* Task statement
Ignoring the pictures, repeat every entry below exactly as it appears.

*** Opening Source records ***

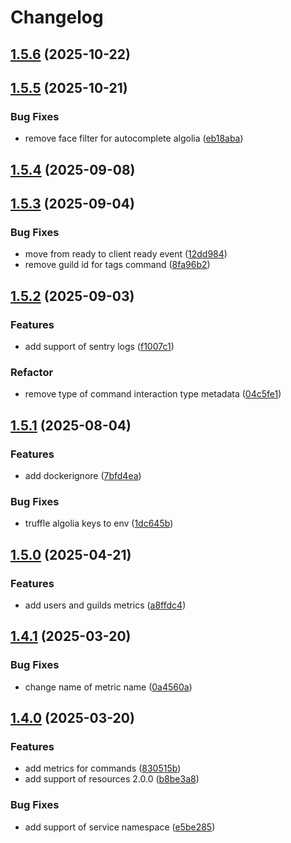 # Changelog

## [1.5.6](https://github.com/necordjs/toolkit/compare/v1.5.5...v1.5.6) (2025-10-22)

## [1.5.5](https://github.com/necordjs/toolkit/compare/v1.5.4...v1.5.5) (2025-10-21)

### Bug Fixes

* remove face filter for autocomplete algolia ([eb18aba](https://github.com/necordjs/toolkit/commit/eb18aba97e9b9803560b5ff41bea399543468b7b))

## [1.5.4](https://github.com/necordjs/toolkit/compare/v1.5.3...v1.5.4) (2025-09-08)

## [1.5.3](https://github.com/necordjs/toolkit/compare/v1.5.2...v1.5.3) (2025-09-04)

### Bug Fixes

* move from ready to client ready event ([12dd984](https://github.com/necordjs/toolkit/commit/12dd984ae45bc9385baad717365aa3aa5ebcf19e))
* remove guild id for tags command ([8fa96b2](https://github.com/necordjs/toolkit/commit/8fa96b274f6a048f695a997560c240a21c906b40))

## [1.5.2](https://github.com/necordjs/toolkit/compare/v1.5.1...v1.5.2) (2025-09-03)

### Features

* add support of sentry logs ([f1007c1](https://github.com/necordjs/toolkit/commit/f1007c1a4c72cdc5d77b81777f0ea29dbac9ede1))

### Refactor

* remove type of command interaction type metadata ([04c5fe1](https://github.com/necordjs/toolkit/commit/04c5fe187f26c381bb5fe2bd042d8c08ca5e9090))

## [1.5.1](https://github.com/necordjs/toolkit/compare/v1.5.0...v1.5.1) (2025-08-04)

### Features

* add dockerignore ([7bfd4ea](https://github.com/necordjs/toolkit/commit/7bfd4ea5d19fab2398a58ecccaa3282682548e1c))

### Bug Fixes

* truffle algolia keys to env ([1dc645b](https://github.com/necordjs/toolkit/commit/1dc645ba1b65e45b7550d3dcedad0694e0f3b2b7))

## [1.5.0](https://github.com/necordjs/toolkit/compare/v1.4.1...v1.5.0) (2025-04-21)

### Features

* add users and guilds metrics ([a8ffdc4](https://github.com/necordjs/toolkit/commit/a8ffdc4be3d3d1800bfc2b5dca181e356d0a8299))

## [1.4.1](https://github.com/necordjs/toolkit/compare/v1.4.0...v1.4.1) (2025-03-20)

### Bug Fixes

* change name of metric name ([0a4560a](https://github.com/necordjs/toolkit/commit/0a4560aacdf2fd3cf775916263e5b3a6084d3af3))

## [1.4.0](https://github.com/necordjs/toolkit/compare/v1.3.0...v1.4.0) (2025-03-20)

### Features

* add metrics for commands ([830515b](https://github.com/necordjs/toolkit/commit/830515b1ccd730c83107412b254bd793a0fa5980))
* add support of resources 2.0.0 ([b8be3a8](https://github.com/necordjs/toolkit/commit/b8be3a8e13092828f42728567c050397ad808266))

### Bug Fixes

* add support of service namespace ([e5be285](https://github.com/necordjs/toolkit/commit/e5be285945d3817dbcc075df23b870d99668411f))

*** Closing Source records ***

* Reply to the task
 # Changelog

## [1.5.6](https://github.com/necordjs/toolkit/compare/v1.5.5...v1.5.6) (2025-10-22)

## [1.5.5](https://github.com/necordjs/toolkit/compare/v1.5.4...v1.5.5) (2025-10-21)

### Bug Fixes

* remove face filter for autocomplete algolia ([eb18aba](https://github.com/necordjs/toolkit/commit/eb18aba97e9b9803560b5ff41bea399543468b7b))

## [1.5.4](https://github.com/necordjs/toolkit/compare/v1.5.3...v1.5.4) (2025-09-08)

## [1.5.3](https://github.com/necordjs/toolkit/compare/v1.5.2...v1.5.3) (2025-09-04)

### Bug Fixes

* move from ready to client ready event ([12dd984](https://github.com/necordjs/toolkit/commit/12dd984ae45bc9385baad717365aa3aa5ebcf19e))
* remove guild id for tags command ([8fa96b2](https://github.com/necordjs/toolkit/commit/8fa96b274f6a048f695a997560c240a21c906b40))

## [1.5.2](https://github.com/necordjs/toolkit/compare/v1.5.1...v1.5.2) (2025-09-03)

### Features

* add support of sentry logs ([f1007c1](https://github.com/necordjs/toolkit/commit/f1007c1a4c72cdc5d77b81777f0ea29dbac9ede1))

### Refactor

* remove type of command interaction type metadata ([04c5fe1](https://github.com/necordjs/toolkit/commit/04c5fe187f26c381bb5fe2bd042d8c08ca5e9090))

## [1.5.1](https://github.com/necordjs/toolkit/compare/v1.5.0...v1.5.1) (2025-08-04)

### Features

* add dockerignore ([7bfd4ea](https://github.com/necordjs/toolkit/commit/7bfd4ea5d19fab2398a58ecccaa3282682548e1c))

### Bug Fixes

* truffle algolia keys to env ([1dc645b](https://github.com/necordjs/toolkit/commit/1dc645ba1b65e45b7550d3dcedad0694e0f3b2b7))

## [1.5.0](https://github.com/necordjs/toolkit/compare/v1.4.1...v1.5.0) (2025-04-21)

### Features

* add users and guilds metrics ([a8ffdc4](https://github.com/necordjs/toolkit/commit/a8ffdc4be3d3d1800bfc2b5dca181e356d0a8299))

## [1.4.1](https://github.com/necordjs/toolkit/compare/v1.4.0...v1.4.1) (2025-03-20)

### Bug Fixes

* change name of metric name ([0a4560a](https://github.com/necordjs/toolkit/commit/0a4560aacdf2fd3cf775916263e5b3a6084d3af3))

## [1.4.0](https://github.com/necordjs/toolkit/compare/v1.3.0...v1.4.0) (2025-03-20)

### Features

* add metrics for commands ([830515b](https://github.com/necordjs/toolkit/commit/830515b1ccd730c83107412b254bd793a0fa5980))
* add support of resources 2.0.0 ([b8be3a8](https://github.com/necordjs/toolkit/commit/b8be3a8e13092828f42728567c050397ad808266))

### Bug Fixes

* add support of service namespace ([e5be285](https://github.com/necordjs/toolkit/commit/e5be285945d3817dbcc075df23b870d99668411f))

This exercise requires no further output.